Rewrite the stretch from the line containing "Stable (–), Up, Down" through the end of the rows, putting "share" in place of "portion" and keeping everything else the same.

-=-=-=-=-

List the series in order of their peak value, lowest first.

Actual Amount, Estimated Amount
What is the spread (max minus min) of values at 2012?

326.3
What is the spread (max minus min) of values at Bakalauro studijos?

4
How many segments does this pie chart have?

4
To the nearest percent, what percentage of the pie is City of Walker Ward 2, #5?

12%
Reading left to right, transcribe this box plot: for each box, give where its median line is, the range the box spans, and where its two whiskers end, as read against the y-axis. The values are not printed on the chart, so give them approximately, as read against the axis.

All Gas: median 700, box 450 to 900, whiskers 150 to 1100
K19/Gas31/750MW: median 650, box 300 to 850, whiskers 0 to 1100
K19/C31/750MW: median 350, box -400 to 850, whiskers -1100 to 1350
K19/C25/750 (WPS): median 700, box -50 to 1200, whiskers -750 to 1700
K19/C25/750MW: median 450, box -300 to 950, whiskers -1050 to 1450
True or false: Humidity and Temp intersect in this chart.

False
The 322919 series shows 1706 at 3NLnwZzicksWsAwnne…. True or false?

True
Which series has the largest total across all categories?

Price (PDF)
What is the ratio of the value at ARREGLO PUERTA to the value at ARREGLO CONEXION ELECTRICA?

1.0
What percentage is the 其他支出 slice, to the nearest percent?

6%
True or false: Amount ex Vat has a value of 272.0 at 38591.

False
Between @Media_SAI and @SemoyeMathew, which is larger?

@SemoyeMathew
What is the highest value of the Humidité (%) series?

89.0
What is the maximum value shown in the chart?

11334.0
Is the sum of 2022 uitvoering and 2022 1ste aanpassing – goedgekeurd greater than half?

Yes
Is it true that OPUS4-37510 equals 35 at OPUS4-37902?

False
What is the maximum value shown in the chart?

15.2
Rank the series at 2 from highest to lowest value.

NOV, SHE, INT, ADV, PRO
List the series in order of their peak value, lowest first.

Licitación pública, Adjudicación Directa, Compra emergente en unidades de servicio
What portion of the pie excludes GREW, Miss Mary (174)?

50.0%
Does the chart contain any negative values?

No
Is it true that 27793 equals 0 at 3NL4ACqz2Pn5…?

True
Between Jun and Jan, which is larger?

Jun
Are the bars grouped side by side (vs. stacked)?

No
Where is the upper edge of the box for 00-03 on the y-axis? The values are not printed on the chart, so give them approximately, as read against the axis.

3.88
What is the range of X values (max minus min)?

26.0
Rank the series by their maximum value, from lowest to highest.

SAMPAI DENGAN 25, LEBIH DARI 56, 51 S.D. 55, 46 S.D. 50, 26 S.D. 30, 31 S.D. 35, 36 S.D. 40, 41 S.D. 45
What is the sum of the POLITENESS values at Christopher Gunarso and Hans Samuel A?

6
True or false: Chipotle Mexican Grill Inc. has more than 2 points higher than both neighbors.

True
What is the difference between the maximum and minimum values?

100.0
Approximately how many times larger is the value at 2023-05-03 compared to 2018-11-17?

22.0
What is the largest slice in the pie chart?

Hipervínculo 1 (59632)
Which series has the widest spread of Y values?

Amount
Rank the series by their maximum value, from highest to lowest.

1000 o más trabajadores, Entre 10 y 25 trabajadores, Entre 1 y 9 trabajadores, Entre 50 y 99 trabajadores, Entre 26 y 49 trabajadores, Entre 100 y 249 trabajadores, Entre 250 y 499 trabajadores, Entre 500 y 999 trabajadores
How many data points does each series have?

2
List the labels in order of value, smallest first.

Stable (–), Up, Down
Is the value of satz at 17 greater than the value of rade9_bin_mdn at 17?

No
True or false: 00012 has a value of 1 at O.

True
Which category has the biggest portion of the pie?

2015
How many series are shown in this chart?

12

-=-=-=-=-

THE COMPLETED TASK ▸
Stable (–), Up, Down
Is the value of satz at 17 greater than the value of rade9_bin_mdn at 17?

No
True or false: 00012 has a value of 1 at O.

True
Which category has the biggest share of the pie?

2015
How many series are shown in this chart?

12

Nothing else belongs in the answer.